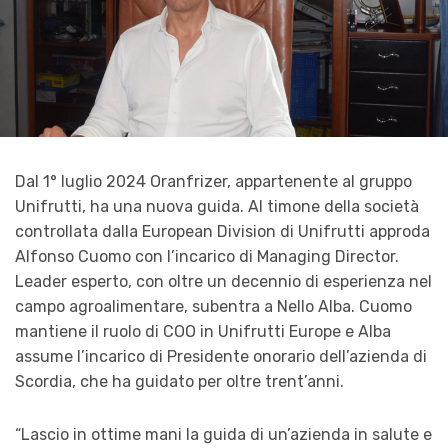
Dal 1° luglio 2024 Oranfrizer, appartenente al gruppo
Unifrutti, ha una nuova guida. Al timone della società
controllata dalla European Division di Unifrutti approda
Alfonso Cuomo con l’incarico di Managing Director.
Leader esperto, con oltre un decennio di esperienza nel
campo agroalimentare, subentra a Nello Alba. Cuomo
mantiene il ruolo di COO in Unifrutti Europe e Alba
assume l’incarico di Presidente onorario dell’azienda di
Scordia, che ha guidato per oltre trent’anni.
“Lascio in ottime mani la guida di un’azienda in salute e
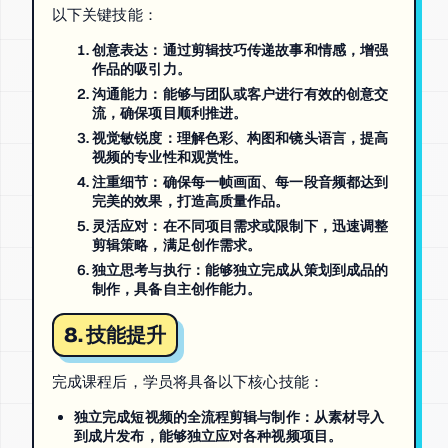
以下关键技能：
创意表达
：通过剪辑技巧传递故事和情感，增强
作品的吸引力。
沟通能力
：能够与团队或客户进行有效的创意交
流，确保项目顺利推进。
视觉敏锐度
：理解色彩、构图和镜头语言，提高
视频的专业性和观赏性。
注重细节
：确保每一帧画面、每一段音频都达到
完美的效果，打造高质量作品。
灵活应对
：在不同项目需求或限制下，迅速调整
剪辑策略，满足创作需求。
独立思考与执行
：能够独立完成从策划到成品的
制作，具备自主创作能力。
8. 技能提升
完成课程后，学员将具备以下核心技能：
独立完成短视频的全流程剪辑与制作
：从素材导入
到成片发布，能够独立应对各种视频项目。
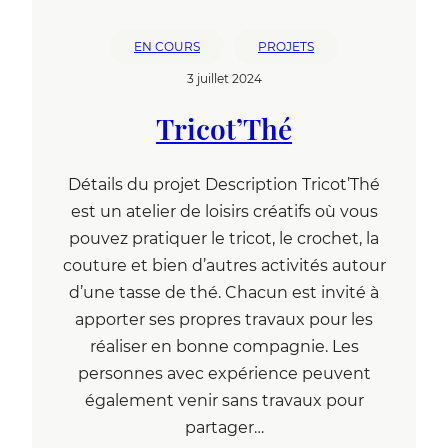
EN COURS
PROJETS
3 juillet 2024
Tricot’Thé
Détails du projet Description Tricot’Thé
est un atelier de loisirs créatifs où vous
pouvez pratiquer le tricot, le crochet, la
couture et bien d’autres activités autour
d’une tasse de thé. Chacun est invité à
apporter ses propres travaux pour les
réaliser en bonne compagnie. Les
personnes avec expérience peuvent
également venir sans travaux pour
partager…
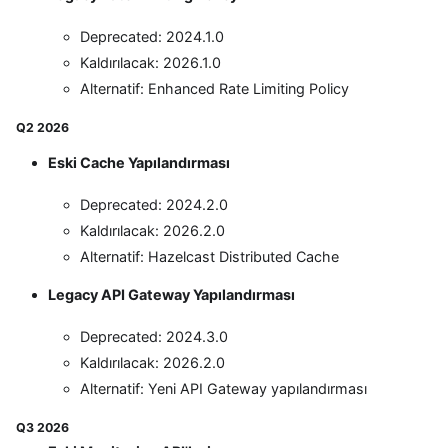
Deprecated: 2024.1.0
Kaldırılacak: 2026.1.0
Alternatif: Enhanced Rate Limiting Policy
Q2 2026
Eski Cache Yapılandırması
Deprecated: 2024.2.0
Kaldırılacak: 2026.2.0
Alternatif: Hazelcast Distributed Cache
Legacy API Gateway Yapılandırması
Deprecated: 2024.3.0
Kaldırılacak: 2026.2.0
Alternatif: Yeni API Gateway yapılandırması
Q3 2026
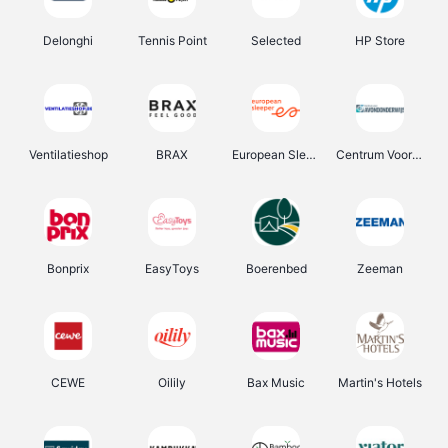
Delonghi
Tennis Point
Selected
HP Store
Ventilatieshop
BRAX
European Sleeper
Centrum Voor Avondonderwijs
Bonprix
EasyToys
Boerenbed
Zeeman
CEWE
Oilily
Bax Music
Martin's Hotels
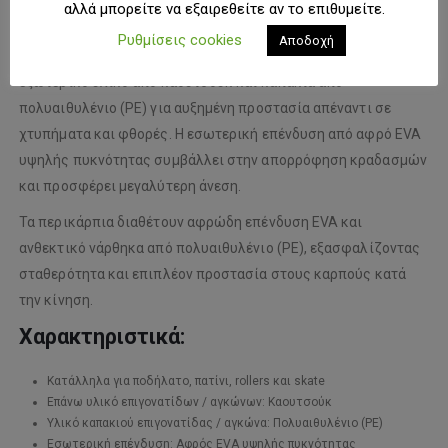
αλλά μπορείτε να εξαιρεθείτε αν το επιθυμείτε.
της χρήσης.
Ρυθμίσεις cookies
Αποδοχή
Οι επιγονατίδες και οι αγκώνες διαθέτουν ανθεκτικό
εξωτερικό υλικό από καουτσούκ και καπάκια από
πολυαιθυλένιο (PE) για αυξημένη προστασία απέναντι σε
χτυπήματα και φθορές. Η εσωτερική επένδυση από αφρό EVA
υψηλής πυκνότητας συμβάλλει στην απορρόφηση κραδασμών
και προσφέρει μεγαλύτερη άνεση.
Τα περικάρπια διαθέτουν αφρώδη επένδυση EVA και
ανθεκτικό νάρθηκα από πολυαιθυλένιο (PE), εξασφαλίζοντας
σταθερότητα και επιπλέον προστασία στους καρπούς κατά
την κίνηση.
Χαρακτηριστικά:
Κατάλληλα για ποδήλατο, πατίνι, rollers και skate
Επάνω υλικό επιγονατίδων / αγκώνων: Καουτσούκ
Υλικό καπακιού επιγονατίδας / αγκώνα: Πολυαιθυλένιο (PE)
Εσωτερική επένδυση: Αφρός EVA υψηλής πυκνότητας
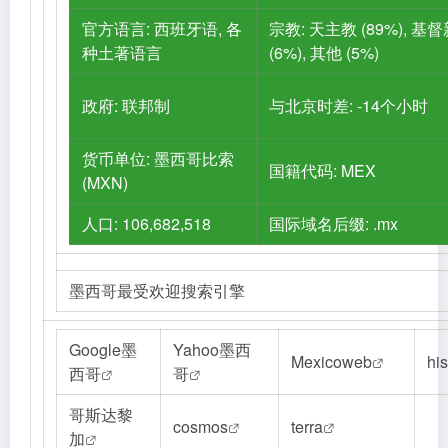
官方语言: 西班牙语, 各
宗教: 天主教 (89%), 基
种土著语言
(6%), 其他 (5%)
政府: 联邦制
与北京时差: -14个小时
货币单位: 墨西哥比索
国籍代码: MEX
(MXN)
人口: 106,682,518
国际域名后缀: .mx
墨西哥最受欢迎搜索引擎
Google墨
Yahoo墨西
Mexicoweb
hi
西哥
哥
哥斯达黎
cosmos
terra
加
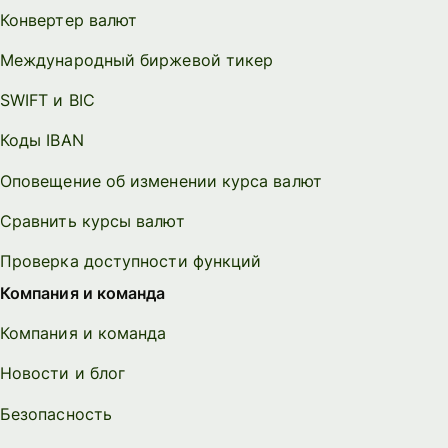
Конвертер валют
Международный биржевой тикер
SWIFT и BIC
Коды IBAN
Оповещение об изменении курса валют
Сравнить курсы валют
Проверка доступности функций
Компания и команда
Компания и команда
Новости и блог
Безопасность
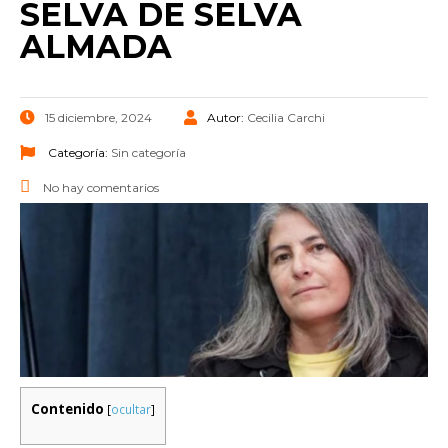
SELVA DE SELVA
ALMADA
15 diciembre, 2024
Autor:
Cecilia Carchi
Categoría:
Sin categoría
No hay comentarios
Contenido
[
ocultar
]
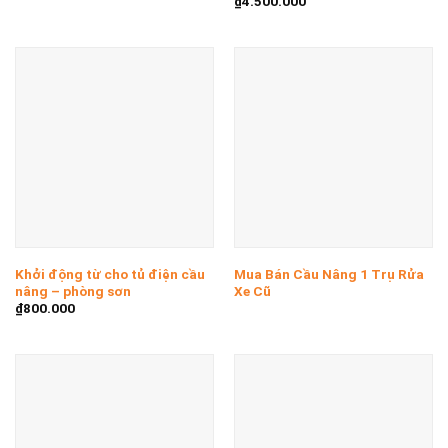
₫
4.500.000
Khởi động từ cho tủ điện cầu
Mua Bán Cầu Nâng 1 Trụ Rửa
nâng – phòng sơn
Xe Cũ
₫
800.000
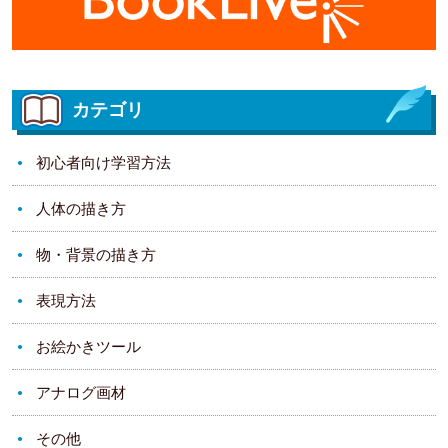
カテゴリ
初心者向け学習方法
人体の描き方
物・背景の描き方
表現方法
お絵かきツール
アナログ画材
その他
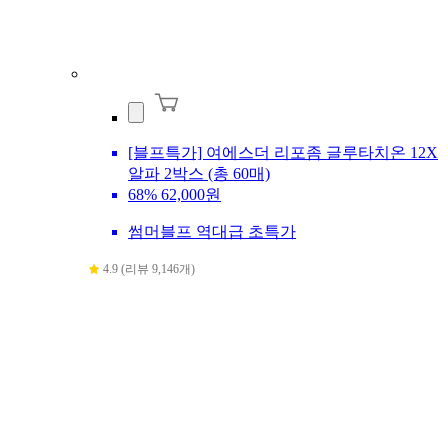
[블프특가] 여에스더 리포좀 글루타치온 12X
알파 2박스 (총 60매)
68%
62,000원
썸머블프 역대급 초특가
4.9 (리뷰 9,146개)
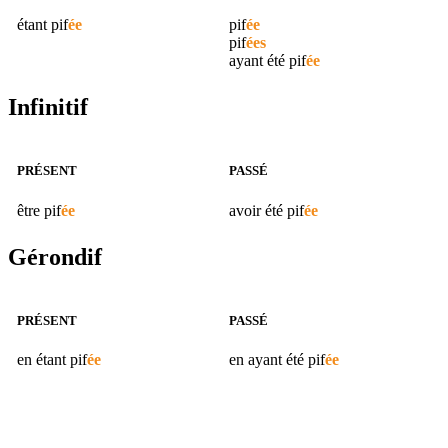
étant
pif
ée
pif
ée
pif
ées
ayant été
pif
ée
Infinitif
PRÉSENT
PASSÉ
être
pif
ée
avoir été
pif
ée
Gérondif
PRÉSENT
PASSÉ
en étant
pif
ée
en ayant été
pif
ée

### Exercise brief
Render every line of text in the records above as a numbered list, one line per item, skipping blank lines. Leave the pictures out of the list.

### Your solution
1. Dal 1° luglio 2024 Oranfrizer, appartenente al gruppo
2. Unifrutti, ha una nuova guida. Al timone della società
3. controllata dalla European Division di Unifrutti approda
4. Alfonso Cuomo con l’incarico di Managing Director.
5. Leader esperto, con oltre un decennio di esperienza nel
6. campo agroalimentare, subentra a Nello Alba. Cuomo
7. mantiene il ruolo di COO in Unifrutti Europe e Alba
8. assume l’incarico di Presidente onorario dell’azienda di
9. Scordia, che ha guidato per oltre trent’anni.
10. “Lascio in ottime mani la guida di un’azienda in salute e
11. 以下关键技能：
12. 创意表达
13. ：通过剪辑技巧传递故事和情感，增强
14. 作品的吸引力。
15. 沟通能力
16. ：能够与团队或客户进行有效的创意交
17. 流，确保项目顺利推进。
18. 视觉敏锐度
19. ：理解色彩、构图和镜头语言，提高
20. 视频的专业性和观赏性。
21. 注重细节
22. ：确保每一帧画面、每一段音频都达到
23. 完美的效果，打造高质量作品。
24. 灵活应对
25. ：在不同项目需求或限制下，迅速调整
26. 剪辑策略，满足创作需求。
27. 独立思考与执行
28. ：能够独立完成从策划到成品的
29. 制作，具备自主创作能力。
30. 8. 技能提升
31. 完成课程后，学员将具备以下核心技能：
32. 独立完成短视频的全流程剪辑与制作
33. ：从素材导入
34. 到成片发布，能够独立应对各种视频项目。
35. EN COURS
36. PROJETS
37. 3 juillet 2024
38. Tricot’Thé
39. Détails du projet Description Tricot’Thé
40. est un atelier de loisirs créatifs où vous
41. pouvez pratiquer le tricot, le crochet, la
42. couture et bien d’autres activités autour
43. d’une tasse de thé. Chacun est invité à
44. apporter ses propres travaux pour les
45. réaliser en bonne compagnie. Les
46. personnes avec expérience peuvent
47. également venir sans travaux pour
48. partager…
49. Deprecated: 2024.1.0
50. Kaldırılacak: 2026.1.0
51. Alternatif: Enhanced Rate Limiting Policy
52. Q2 2026
53. Eski Cache Yapılandırması
54. Deprecated: 2024.2.0
55. Kaldırılacak: 2026.2.0
56. Alternatif: Hazelcast Distributed Cache
57. Legacy API Gateway Yapılandırması
58. Deprecated: 2024.3.0
59. Kaldırılacak: 2026.2.0
60. Alternatif: Yeni API Gateway yapılandırması
61. Q3 2026
62. Delonghi
63. Tennis Point
64. Selected
65. HP Store
66. Ventilatieshop
67. BRAX
68. European Sleeper
69. Centrum Voor Avondonderwijs
70. Bonprix
71. EasyToys
72. Boerenbed
73. Zeeman
74. CEWE
75. Oilily
76. Bax Music
77. Martin's Hotels
78. αλλά μπορείτε να εξαιρεθείτε αν το επιθυμείτε.
79. της χρήσης.
80. Ρυθμίσεις cookies
81. Αποδοχή
82. Οι επιγονατίδες και οι αγκώνες διαθέτουν ανθεκτικό
83. εξωτερικό υλικό από καουτσούκ και καπάκια από
84. πολυαιθυλένιο (PE) για αυξημένη προστασία απέναντι σε
85. χτυπήματα και φθορές. Η εσωτερική επένδυση από αφρό EVA
86. υψηλής πυκνότητας συμβάλλει στην απορρόφηση κραδασμών
87. και προσφέρει μεγαλύτερη άνεση.
88. Τα περικάρπια διαθέτουν αφρώδη επένδυση EVA και
89. ανθεκτικό νάρθηκα από πολυαιθυλένιο (PE), εξασφαλίζοντας
90. σταθερότητα και επιπλέον προστασία στους καρπούς κατά
91. την κίνηση.
92. Χαρακτηριστικά:
93. Κατάλληλα για ποδήλατο, πατίνι, rollers και skate
94. Επάνω υλικό επιγονατίδων / αγκώνων: Καουτσούκ
95. Υλικό καπακιού επιγονατίδας / αγκώνα: Πολυαιθυλένιο (PE)
96. Εσωτερική επένδυση: Αφρός EVA υψηλής πυκνότητας
97. 官方语言: 西班牙语, 各
98. 宗教: 天主教 (89%), 基
99. 种土著语言
100. (6%), 其他 (5%)
101. 政府: 联邦制
102. 与北京时差: -14个小时
103. 货币单位: 墨西哥比索
104. 国籍代码: MEX
105. (MXN)
106. 人口: 106,682,518
107. 国际域名后缀: .mx
108. 墨西哥最受欢迎搜索引擎
109. Google墨
110. Yahoo墨西
111. Mexicoweb
112. hi
113. 西哥
114. 哥
115. 哥斯达黎
116. cosmos
117. terra
118. 加
119. Конвертер валют
120. Международный биржевой тикер
121. SWIFT и BIC
122. Коды IBAN
123. Оповещение об изменении курса валют
124. Сравнить курсы валют
125. Проверка доступности функций
126. Компания и команда
127. Компания и команда
128. Новости и блог
129. Безопасность
130. SELVA DE SELVA
131. ALMADA
132. 15 diciembre, 2024
133. Autor:
134. Cecilia Carchi
135. Categoría:
136. Sin categoría
137. No hay comentarios
138. Contenido
139. [
140. ocultar
141. ]
142. ₫
143. 4.500.000
144. Khởi động từ cho tủ điện cầu
145. Mua Bán Cầu Nâng 1 Trụ Rửa
146. nâng – phòng sơn
147. Xe Cũ
148. ₫
149. 800.000
150. カテゴリ
151. 初心者向け学習方法
152. 人体の描き方
153. 物・背景の描き方
154. 表現方法
155. お絵かきツール
156. アナログ画材
157. その他
158. [블프특가] 여에스더 리포좀 글루타치온 12X
159. 알파 2박스 (총 60매)
160. 68%
161. 62,000원
162. 썸머블프 역대급 초특가
163. 4.9 (리뷰 9,146개)
164. étant
165. pif
166. ée
167. pif
168. ée
169. pif
170. ées
171. ayant été
172. pif
173. ée
174. Infinitif
175. PRÉSENT
176. PASSÉ
177. être
178. pif
179. ée
180. avoir été
181. pif
182. ée
183. Gérondif
184. PRÉSENT
185. PASSÉ
186. en étant
187. pif
188. ée
189. en ayant été
190. pif
191. ée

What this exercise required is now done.